Vandalism also in France
In addition, however, the question arises as to how the golf industry itself is dealing with the incident, which is not the first of its kind in Europe. At the same time, it appears that water consumption in golf is becoming more and more of a global issue. Last summer, some of the flagpole holes on French golf courses had been filled with concrete, following a heated debate in the country over the use of water during the country’s ongoing drought. In Switzerland, too, the environmental activists now justified their act with the water issue. Worldwide, they claim, 9.5 billion liters of water are used daily for golf courses. This is almost the amount of water that mankind drinks in a day.
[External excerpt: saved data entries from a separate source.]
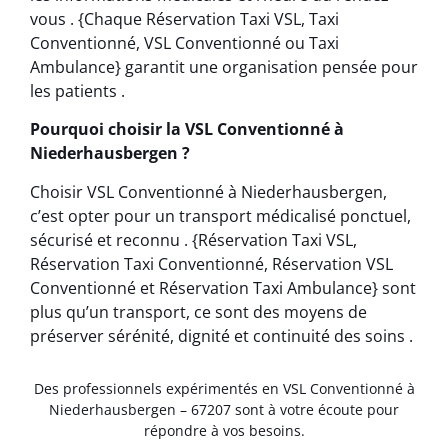
vous . {Chaque Réservation Taxi VSL, Taxi
Conventionné, VSL Conventionné ou Taxi
Ambulance} garantit une organisation pensée pour
les patients .
Pourquoi choisir la VSL Conventionné à
Niederhausbergen ?
Choisir VSL Conventionné à Niederhausbergen,
c’est opter pour un transport médicalisé ponctuel,
sécurisé et reconnu . {Réservation Taxi VSL,
Réservation Taxi Conventionné, Réservation VSL
Conventionné et Réservation Taxi Ambulance} sont
plus qu’un transport, ce sont des moyens de
préserver sérénité, dignité et continuité des soins .
Des professionnels expérimentés en VSL Conventionné à
Niederhausbergen – 67207 sont à votre écoute pour
répondre à vos besoins.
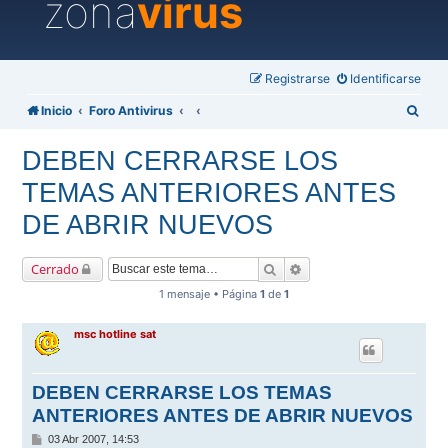
zona
virus
Registrarse
Identificarse
B
Inicio
Foro Antivirus
u
DEBEN CERRARSE LOS
s
TEMAS ANTERIORES ANTES
c
a
DE ABRIR NUEVOS
r
Buscar
Búsqueda avanzada
Cerrado
1 mensaje • Página
1
de
1
msc hotline sat
DEBEN CERRARSE LOS TEMAS
ANTERIORES ANTES DE ABRIR NUEVOS
M
03 Abr 2007, 14:53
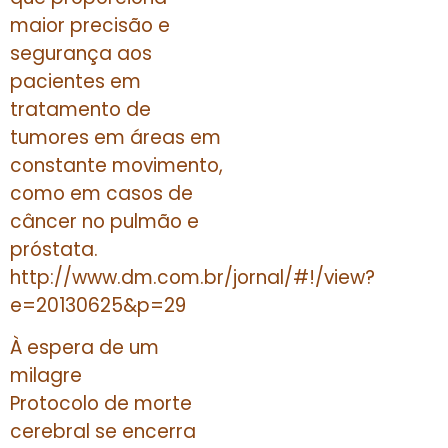
maior precisão e
segurança aos
pacientes em
tratamento de
tumores em áreas em
constante movimento,
como em casos de
câncer no pulmão e
próstata.
http://www.dm.com.br/jornal/#!/view?
e=20130625&p=29
À espera de um
milagre
Protocolo de morte
cerebral se encerra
Although Swiss golf courses were not affected by water shortages to the same extent last summer as, say, golf courses in Italy, France, parts of England or Germany, Reto Bieler, president of SwissGolf, expects that “water will become a key issue.” The consequences for Swiss Golf have been clear for some time and were already described in 2019 in the sustainability strategy Golf Course 2030. “On the one hand, we have to look at grass varieties that require far less water and also make sure on the field that we are generally conserving water. It’s also about managing expectations. We have to make it clear to our golfers that they can’t expect golf courses to be as green as they have been in the long run, but that this doesn’t have to mean a drop in quality.”
Swiss Golf is currently unable to make any concrete statements on the water consumption of the affected golf courses. Reporting on water, said sustainability manager Alicia Moulin, is still a work in progress with certifier GEO and has not yet been completed. In addition, a working group is busy developing a strategy.
Independently of the water issue, however, the arguments of the environmental group Grondement des Terres that golf is one of the most environmentally damaging sports of all and takes up more space than public parks in Switzerland also point to the social criticism of the action. Golf facilities in Europe are always struggling with this kind of criticism, which is not substantiated. They are also used as a symbol of wealth and exclusivity. “Let’s take the land back from the rich, it starts with the golf courses,” the Swiss activists write on their website.
According to Bieler, a confrontation of rich against poor on the back of golf can hardly be countered. “We can only point out that we have long begun to open the sport to a large part of the population. About 40 percent of Swiss Golf’s members practice golf through Migros Golf Clubs or ASGI, an association for club-free golfers, he explains. “We are talking about a contribution of around 300 francs per year.” Nevertheless, Bieler has noted in recent days, it may well be that the image of golf courses is increasingly back in the public eye.
Swiss Golf pushes sustainability
The fact that the environmentalists’ protest included Geneva and Lausanne, two of Switzerland’s most exclusive golf clubs, suggests that. When it comes to environmental protection, however, Swiss Golf is considered one of the most progressive associations within the European golf scene. 32 of the association’s 98 member clubs have already been certified by the internationally recognized GEO Foundation, and the golf clubs in Payerne and Lausanne are among them. The golf facility in Geneva has also already begun the certification process. This means that the percentage of certified clubs in Switzerland is significantly higher than in Germany, Austria or England, for example.
A fact that is now to be emphasized even more strongly in Swiss Golf’s communication. “We have to make it even clearer that the greens, with their intensive maintenance, really only make up two percent of the golf course,” Bieler issues as a slogan. A toolbox is currently being developed for Swiss golf clubs, which will contain argumentation aids and explanations on the subject of the environment and sustainability.
The Swiss incident could be taken as a warning call by other golf associations in Europe. Italy and France have already been experiencing a profound drought for months. England Golf pointed out in a post on social media just earlier this week that watering restrictions had been imposed in individual regions. So the debate over water consumption in golf is likely to continue.